§ **STATED EXERCISE**: Copy every one of the records below word for word, keeping each line as it stands.

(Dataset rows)
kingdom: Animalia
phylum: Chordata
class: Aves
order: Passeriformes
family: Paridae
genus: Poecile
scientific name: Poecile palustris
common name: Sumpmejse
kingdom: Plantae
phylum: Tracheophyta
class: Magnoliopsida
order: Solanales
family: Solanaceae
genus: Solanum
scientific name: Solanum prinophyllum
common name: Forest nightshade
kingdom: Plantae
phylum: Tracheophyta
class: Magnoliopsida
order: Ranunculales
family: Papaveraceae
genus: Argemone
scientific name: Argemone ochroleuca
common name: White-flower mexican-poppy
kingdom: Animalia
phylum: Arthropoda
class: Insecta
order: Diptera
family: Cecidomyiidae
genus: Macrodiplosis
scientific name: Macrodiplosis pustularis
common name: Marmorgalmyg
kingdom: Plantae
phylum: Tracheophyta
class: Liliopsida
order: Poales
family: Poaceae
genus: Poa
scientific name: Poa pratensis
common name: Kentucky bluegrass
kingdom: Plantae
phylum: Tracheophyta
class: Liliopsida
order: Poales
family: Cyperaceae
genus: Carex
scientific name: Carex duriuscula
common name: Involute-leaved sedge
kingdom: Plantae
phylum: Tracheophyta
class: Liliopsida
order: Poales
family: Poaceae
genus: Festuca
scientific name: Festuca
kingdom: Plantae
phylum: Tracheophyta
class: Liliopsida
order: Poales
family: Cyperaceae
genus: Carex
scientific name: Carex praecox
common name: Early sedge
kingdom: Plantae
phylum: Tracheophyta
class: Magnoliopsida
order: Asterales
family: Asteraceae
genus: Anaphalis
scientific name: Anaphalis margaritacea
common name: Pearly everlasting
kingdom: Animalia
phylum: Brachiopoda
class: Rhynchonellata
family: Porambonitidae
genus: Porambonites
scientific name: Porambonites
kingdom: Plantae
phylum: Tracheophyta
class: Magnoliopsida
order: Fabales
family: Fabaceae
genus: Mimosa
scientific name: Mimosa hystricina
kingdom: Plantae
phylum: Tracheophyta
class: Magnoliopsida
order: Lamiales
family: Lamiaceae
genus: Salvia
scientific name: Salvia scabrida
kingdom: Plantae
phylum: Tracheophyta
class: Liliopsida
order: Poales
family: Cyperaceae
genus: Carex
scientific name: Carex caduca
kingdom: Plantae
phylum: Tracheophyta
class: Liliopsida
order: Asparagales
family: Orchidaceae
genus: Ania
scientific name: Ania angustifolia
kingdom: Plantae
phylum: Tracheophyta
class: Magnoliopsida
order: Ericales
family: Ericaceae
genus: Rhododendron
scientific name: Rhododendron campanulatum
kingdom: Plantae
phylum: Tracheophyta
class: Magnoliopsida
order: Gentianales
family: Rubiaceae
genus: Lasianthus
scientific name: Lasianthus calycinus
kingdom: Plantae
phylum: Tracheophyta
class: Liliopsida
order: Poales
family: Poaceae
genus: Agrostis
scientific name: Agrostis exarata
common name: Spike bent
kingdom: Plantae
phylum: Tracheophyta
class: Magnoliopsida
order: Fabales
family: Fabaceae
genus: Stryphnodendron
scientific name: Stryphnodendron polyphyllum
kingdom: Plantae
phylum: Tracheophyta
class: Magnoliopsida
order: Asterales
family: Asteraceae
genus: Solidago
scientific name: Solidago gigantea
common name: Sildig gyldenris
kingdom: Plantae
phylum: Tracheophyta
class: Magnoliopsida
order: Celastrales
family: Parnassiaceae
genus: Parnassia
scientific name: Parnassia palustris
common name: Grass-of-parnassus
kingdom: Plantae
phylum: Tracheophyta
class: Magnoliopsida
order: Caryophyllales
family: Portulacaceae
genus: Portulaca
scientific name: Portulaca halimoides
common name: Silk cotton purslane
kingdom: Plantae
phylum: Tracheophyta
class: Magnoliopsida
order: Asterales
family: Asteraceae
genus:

§ **TASK RESPONSE**:
kingdom: Animalia
phylum: Chordata
class: Aves
order: Passeriformes
family: Paridae
genus: Poecile
scientific name: Poecile palustris
common name: Sumpmejse
kingdom: Plantae
phylum: Tracheophyta
class: Magnoliopsida
order: Solanales
family: Solanaceae
genus: Solanum
scientific name: Solanum prinophyllum
common name: Forest nightshade
kingdom: Plantae
phylum: Tracheophyta
class: Magnoliopsida
order: Ranunculales
family: Papaveraceae
genus: Argemone
scientific name: Argemone ochroleuca
common name: White-flower mexican-poppy
kingdom: Animalia
phylum: Arthropoda
class: Insecta
order: Diptera
family: Cecidomyiidae
genus: Macrodiplosis
scientific name: Macrodiplosis pustularis
common name: Marmorgalmyg
kingdom: Plantae
phylum: Tracheophyta
class: Liliopsida
order: Poales
family: Poaceae
genus: Poa
scientific name: Poa pratensis
common name: Kentucky bluegrass
kingdom: Plantae
phylum: Tracheophyta
class: Liliopsida
order: Poales
family: Cyperaceae
genus: Carex
scientific name: Carex duriuscula
common name: Involute-leaved sedge
kingdom: Plantae
phylum: Tracheophyta
class: Liliopsida
order: Poales
family: Poaceae
genus: Festuca
scientific name: Festuca
kingdom: Plantae
phylum: Tracheophyta
class: Liliopsida
order: Poales
family: Cyperaceae
genus: Carex
scientific name: Carex praecox
common name: Early sedge
kingdom: Plantae
phylum: Tracheophyta
class: Magnoliopsida
order: Asterales
family: Asteraceae
genus: Anaphalis
scientific name: Anaphalis margaritacea
common name: Pearly everlasting
kingdom: Animalia
phylum: Brachiopoda
class: Rhynchonellata
family: Porambonitidae
genus: Porambonites
scientific name: Porambonites
kingdom: Plantae
phylum: Tracheophyta
class: Magnoliopsida
order: Fabales
family: Fabaceae
genus: Mimosa
scientific name: Mimosa hystricina
kingdom: Plantae
phylum: Tracheophyta
class: Magnoliopsida
order: Lamiales
family: Lamiaceae
genus: Salvia
scientific name: Salvia scabrida
kingdom: Plantae
phylum: Tracheophyta
class: Liliopsida
order: Poales
family: Cyperaceae
genus: Carex
scientific name: Carex caduca
kingdom: Plantae
phylum: Tracheophyta
class: Liliopsida
order: Asparagales
family: Orchidaceae
genus: Ania
scientific name: Ania angustifolia
kingdom: Plantae
phylum: Tracheophyta
class: Magnoliopsida
order: Ericales
family: Ericaceae
genus: Rhododendron
scientific name: Rhododendron campanulatum
kingdom: Plantae
phylum: Tracheophyta
class: Magnoliopsida
order: Gentianales
family: Rubiaceae
genus: Lasianthus
scientific name: Lasianthus calycinus
kingdom: Plantae
phylum: Tracheophyta
class: Liliopsida
order: Poales
family: Poaceae
genus: Agrostis
scientific name: Agrostis exarata
common name: Spike bent
kingdom: Plantae
phylum: Tracheophyta
class: Magnoliopsida
order: Fabales
family: Fabaceae
genus: Stryphnodendron
scientific name: Stryphnodendron polyphyllum
kingdom: Plantae
phylum: Tracheophyta
class: Magnoliopsida
order: Asterales
family: Asteraceae
genus: Solidago
scientific name: Solidago gigantea
common name: Sildig gyldenris
kingdom: Plantae
phylum: Tracheophyta
class: Magnoliopsida
order: Celastrales
family: Parnassiaceae
genus: Parnassia
scientific name: Parnassia palustris
common name: Grass-of-parnassus
kingdom: Plantae
phylum: Tracheophyta
class: Magnoliopsida
order: Caryophyllales
family: Portulacaceae
genus: Portulaca
scientific name: Portulaca halimoides
common name: Silk cotton purslane
kingdom: Plantae
phylum: Tracheophyta
class: Magnoliopsida
order: Asterales
family: Asteraceae
genus:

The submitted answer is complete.